The coin's image is wrong as the temple tax would never accept Roman coins.

The coin’s image is wrong as the temple tax would never accept Roman coins.

Prelude. This post is long, but touches on principles of interpretation which are applicable elsewhere. Although I have a different view on some of the interpretations, I wish all my members would spend as much effort studying and thinking through their Bible as this enquirer.

Q. This short story in only recorded in Matthew 17:24-27, probably because Matthew himself was a tax collector. However, some problems arise out of this story, which different commentators have given different answers:

(1) Why did the tax collectors asked Peter instead of asking Jesus directly? Was Jesus that difficult to find? How can they expect Peter to answer a question carrying legal responsibility on behalf of his master? I think there is not enough information for an answer, but some commentator said the tax collectors were afraid of facing Jesus, so when they saw Peter, they just asked him. Would this view already construe eisegesis?

As you yourself pointed out, there is not enough information in the passage to tell us why the tax collectors asked Peter and not Jesus directly. But that’s not the point of the incident. Jesus was easy to find. Everywhere He went, crowds gathered around Him e.g. Mt 13:2, Mk 10:1. When they arrested Him in the Garden of Gethsemane, He said:
Mt 26:55 Every day I used to sit in the temple teaching and you did not seize Me.

Some feel the tax collectors may not be after the fact whether Jesus actually paid the temple tax; they just want an excuse to trap Him. Knowing that Peter usually speaks before he thinks, they just asked him as an easy prey. I believe this is unlikely. Analyzing a passage is like a detective investigation – you have to examine all the evidence.
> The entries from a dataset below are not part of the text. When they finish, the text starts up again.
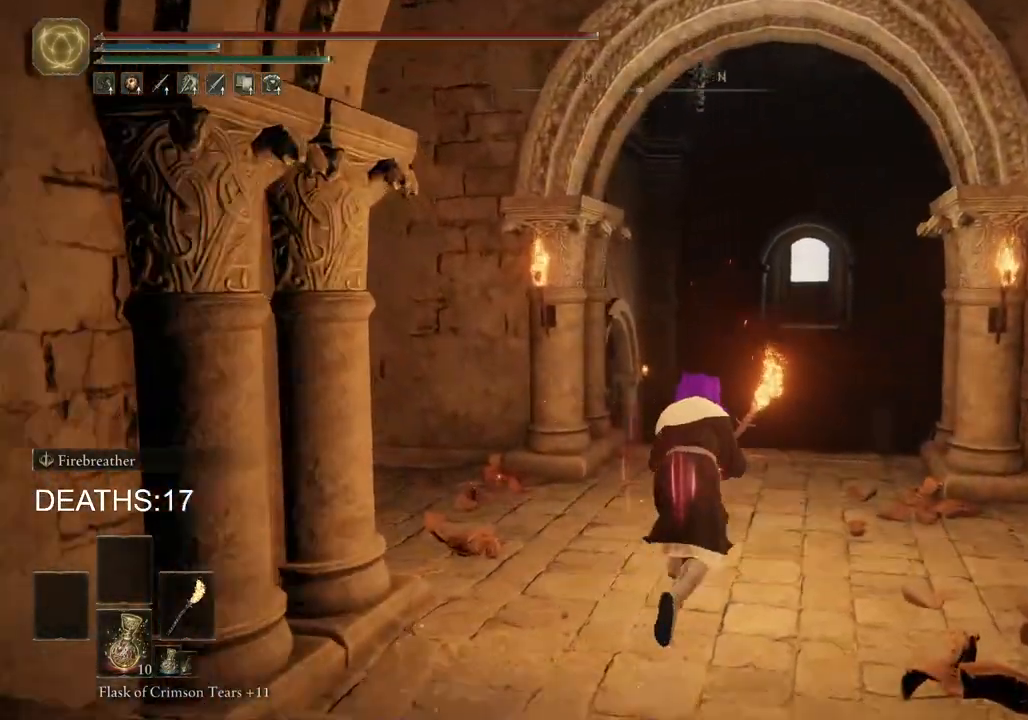
{"buttons": [], "left_stick": "up-right", "right_stick": "down", "events": [[133, "CROSS", "down"], [283, "CIRCLE", "up"], [300, "CROSS", "up"], [450, "right_stick", "down"]]}
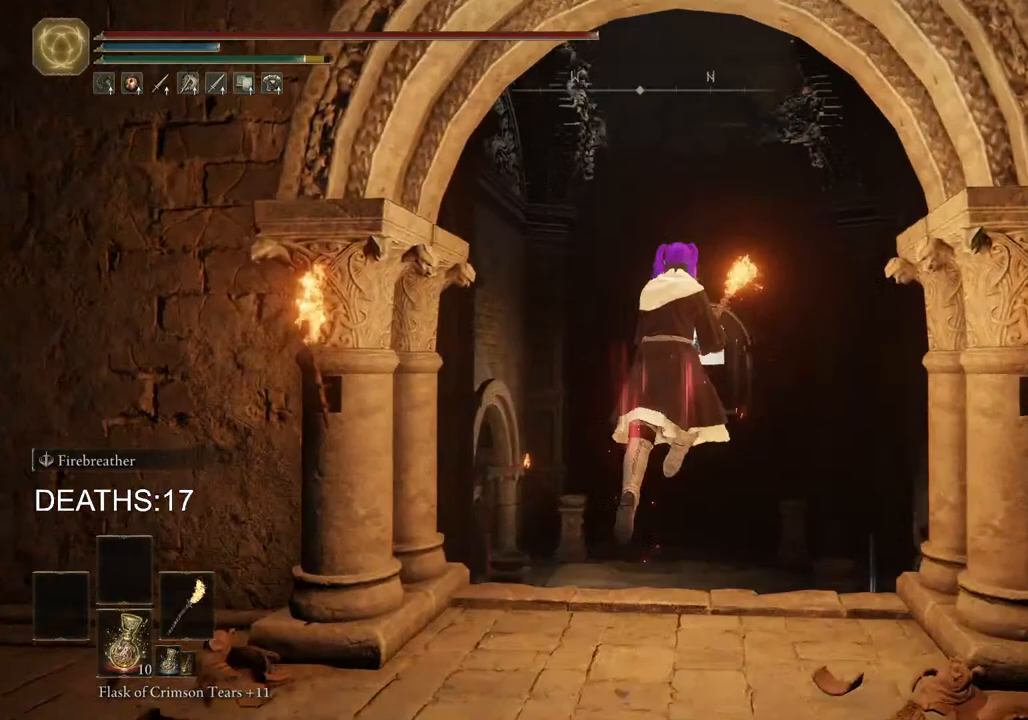
{"buttons": [], "left_stick": "up-right", "right_stick": "center", "events": [[150, "right_stick", "center"]]}
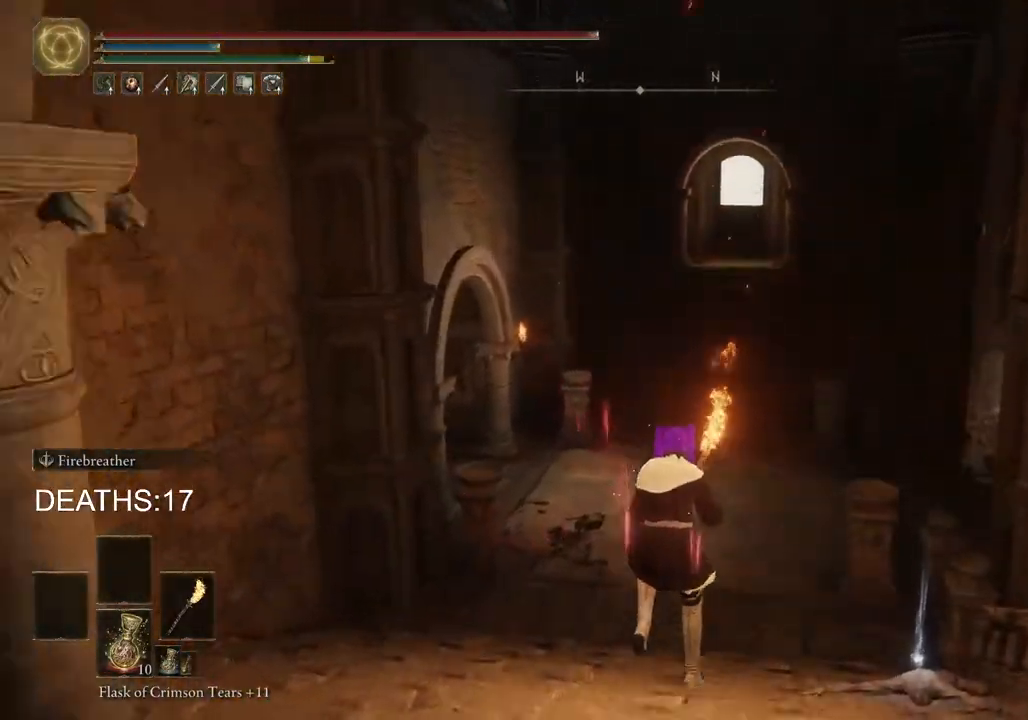
{"buttons": ["CIRCLE"], "left_stick": "up-right", "right_stick": "center", "events": [[200, "CIRCLE", "down"]]}
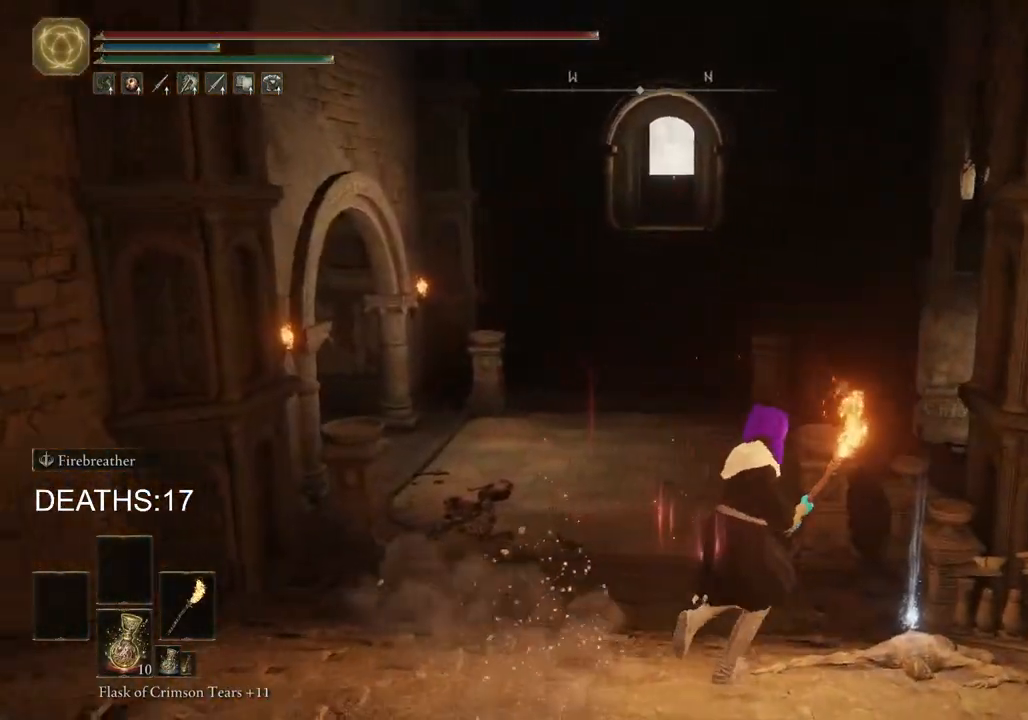
{"buttons": ["CIRCLE"], "left_stick": "up", "right_stick": "center", "events": [[17, "TRIANGLE", "down"], [167, "TRIANGLE", "up"], [200, "left_stick", "up"], [217, "TRIANGLE", "down"], [333, "TRIANGLE", "up"], [417, "TRIANGLE", "down"], [500, "TRIANGLE", "up"]]}
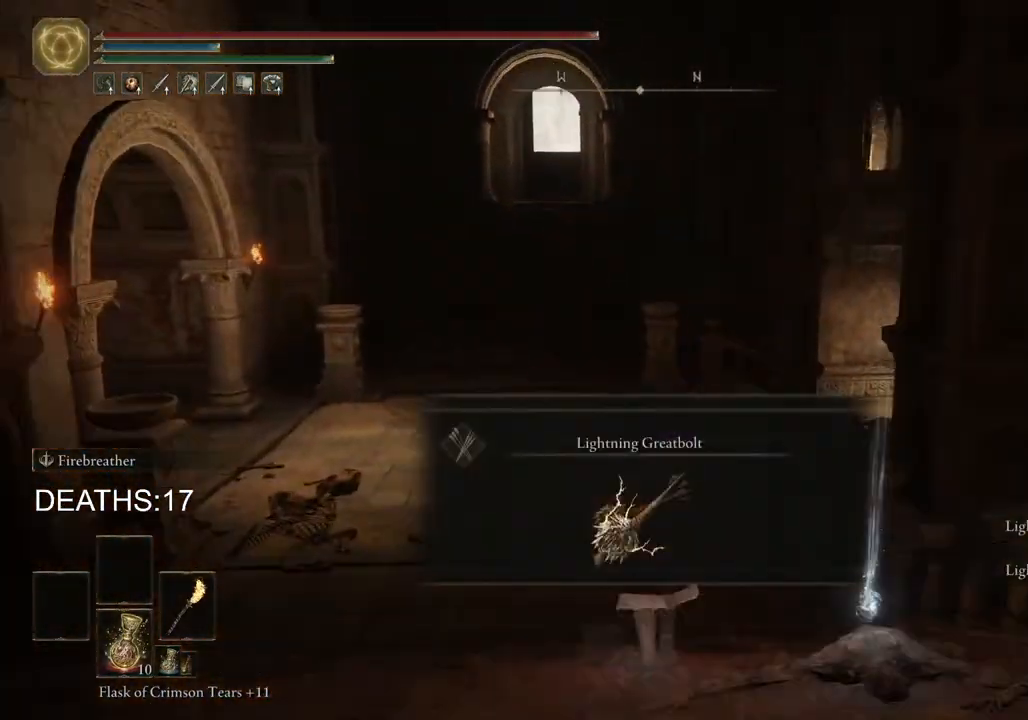
{"buttons": ["CIRCLE"], "left_stick": "up", "right_stick": "center", "events": [[333, "TRIANGLE", "down"], [467, "TRIANGLE", "up"]]}
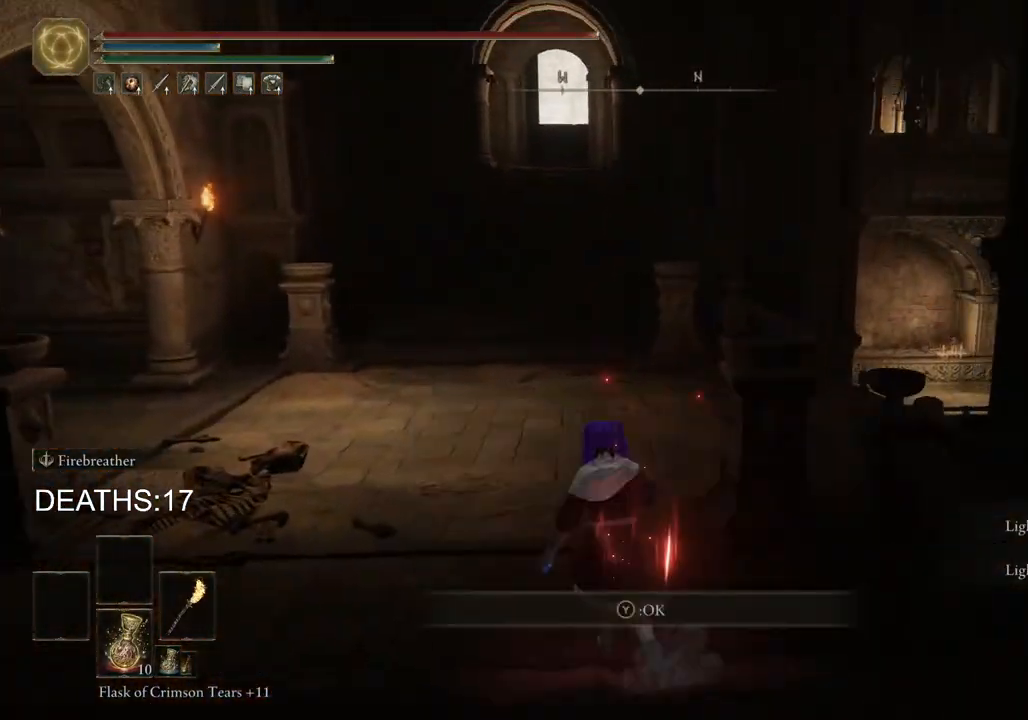
{"buttons": ["CIRCLE"], "left_stick": "up", "right_stick": "center", "events": []}
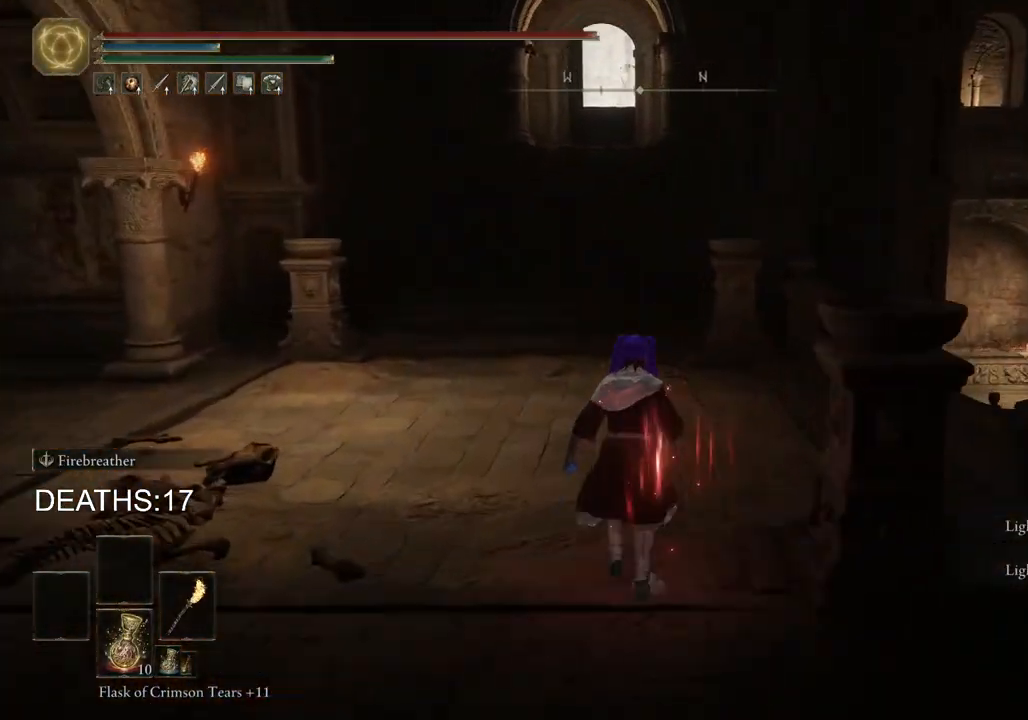
{"buttons": ["CIRCLE"], "left_stick": "up", "right_stick": "center", "events": []}
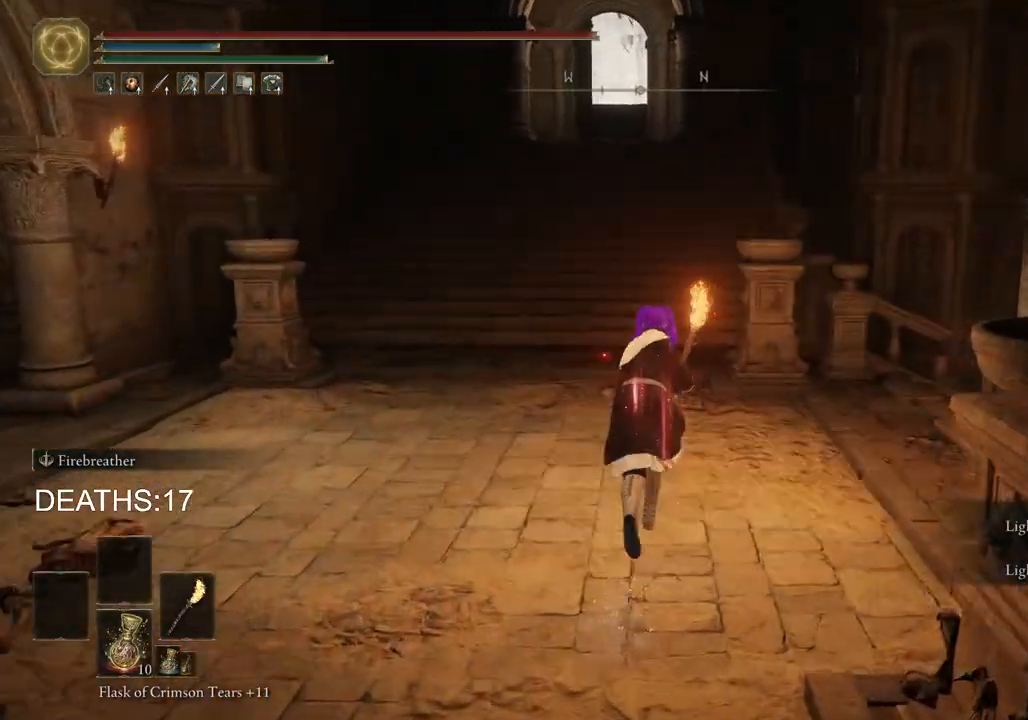
{"buttons": ["CIRCLE"], "left_stick": "up", "right_stick": "center", "events": []}
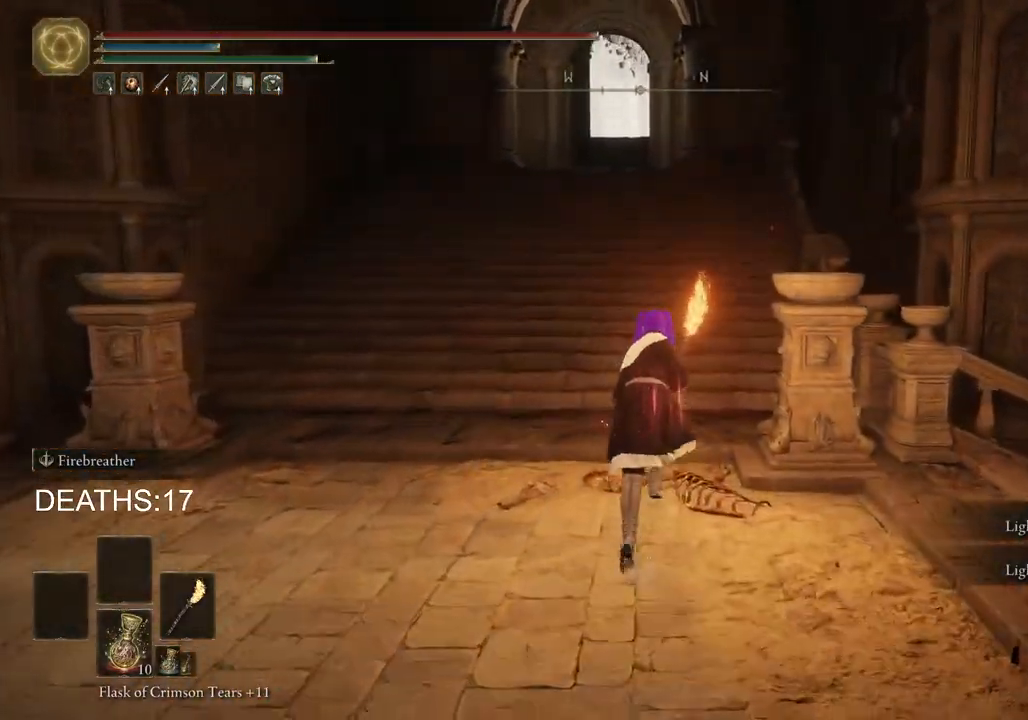
{"buttons": ["CROSS", "CIRCLE"], "left_stick": "up", "right_stick": "center", "events": [[467, "CROSS", "down"]]}
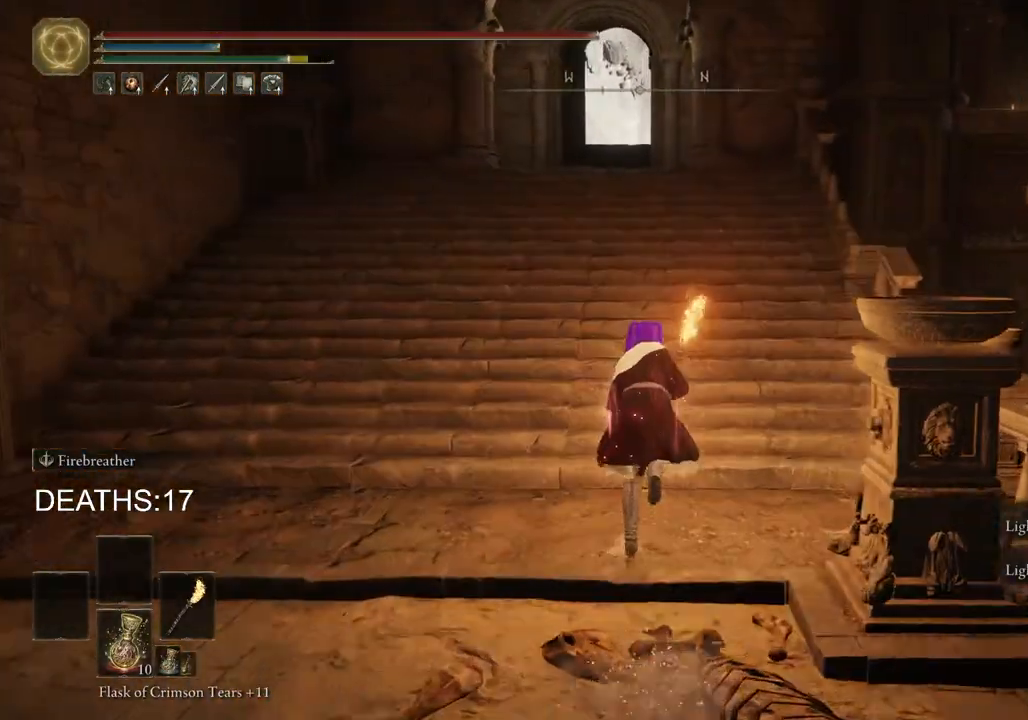
{"buttons": ["CIRCLE"], "left_stick": "up", "right_stick": "center", "events": [[133, "CROSS", "up"]]}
If you check all references to tax collectors in the NT, although they were looked down upon by the Jews, they were always presented positively in the gospels e.g.
• loving those who love them (Mt 5:46);
• dining with Jesus (Mt 9:10-11; Mk 2:15-16; Lk 5:29-30);
• Jesus’ friends (Mt 11:19; Lk 7:34);
• getting into the kingdom of God by believing John’s message (Mt 21:31-32);
• came to be baptized (Lk 3:12; 7:29); and
• listening to Jesus (Lk 15:1).
Therefore I don’t think they were out to get Jesus. There is no motive.

Based on the gospel evidence, I disagree with the commentator’s view that the tax collectors were afraid of Jesus; I think they actually liked Him. However, I don’t consider the comment to be eisegesis. Eisegesis is interpreting a text by subjectively reading into it one’s own presuppositions, instead of drawing out its meaning through an objective analysis. Here I do not see any agenda from the commentator, only an incidental opinion without careful consideration of the broader background, of why they might ask Peter instead of Jesus. He was not pushing his preconceived notion and forcing the text to fit his mold.